Violet Grohl and I both grew up listening to 90’s grunge on the way to school in our dads truck, though the difference between the two of us is that my father wasn’t a part of shaping the genre like hers. Of course, most 21-year-olds releasing their first album haven’t already opened for The Breeders or taken the stage at Glastonbury, but Grohl’s debut LP Be Sweet to Me proves she has both the talent and storytelling instincts to back it up. The eldest daughter of Dave Grohl (Foo Fighters, Nirvana) is quickly establishing herself as an incisive new voice in alternative rock. If one thing is clear, she knows exactly what she likes.
Grohl cites ’70s slashers and the strange Americana of David Lynch films as key inspirations, and their influence is woven throughout the album. Her appreciation for the cinematic is immediately apparent, whether it’s the endless highway drift of “Bug In The Cake” or the unsettling imagery of “Pool Of My Dreams,” where she describes being waterboarded on the shore among the river reeds.
There are easy comparisons to be made with artists like PJ Harvey and Juliana Hatfield in Grohl’s fascination with precise visual symbolism. On “THUM,” which she wrote by extracting slogans from a bottle of anti nail-biting polish, and “595,” which uses the slogan from a vintage T-shirt to cast herself as a phone sex operator, Grohl accesses a form of oblique storytelling that feels both playful and unsettling. Her writing can at times feel like peering through fan blades at a picture book being torn apart. While the quality of her lyricism occasionally waxes and wanes, she does her best work when anchored to an object or visual prompt, relying less on the broader motifs that occasionally soften her more personal material.

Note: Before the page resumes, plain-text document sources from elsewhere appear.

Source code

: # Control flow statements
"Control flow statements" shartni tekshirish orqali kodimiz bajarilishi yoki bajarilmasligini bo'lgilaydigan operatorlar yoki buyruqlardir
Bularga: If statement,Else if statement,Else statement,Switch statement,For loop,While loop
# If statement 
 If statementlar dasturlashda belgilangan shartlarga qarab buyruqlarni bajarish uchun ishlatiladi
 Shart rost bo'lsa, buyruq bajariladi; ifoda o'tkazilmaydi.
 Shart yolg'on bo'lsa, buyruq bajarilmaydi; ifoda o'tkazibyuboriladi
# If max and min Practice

In places, Grohl retains echoes of the music she grew up around. Tracks like “Big Memory” play like a refreshed Foo Fighters song, but she’s equally interested in pushing beyond those familiar touchstones, drawing from pop, trip-hop, punk, and grunge in equal measure. Be Sweet to Me is cohesive, smart, and incredibly fun. More importantly, it feels like the work of an artist already developing a distinct voice rather than simply inheriting a legacy. For a debut this assured, the possibilities ahead seem wide open.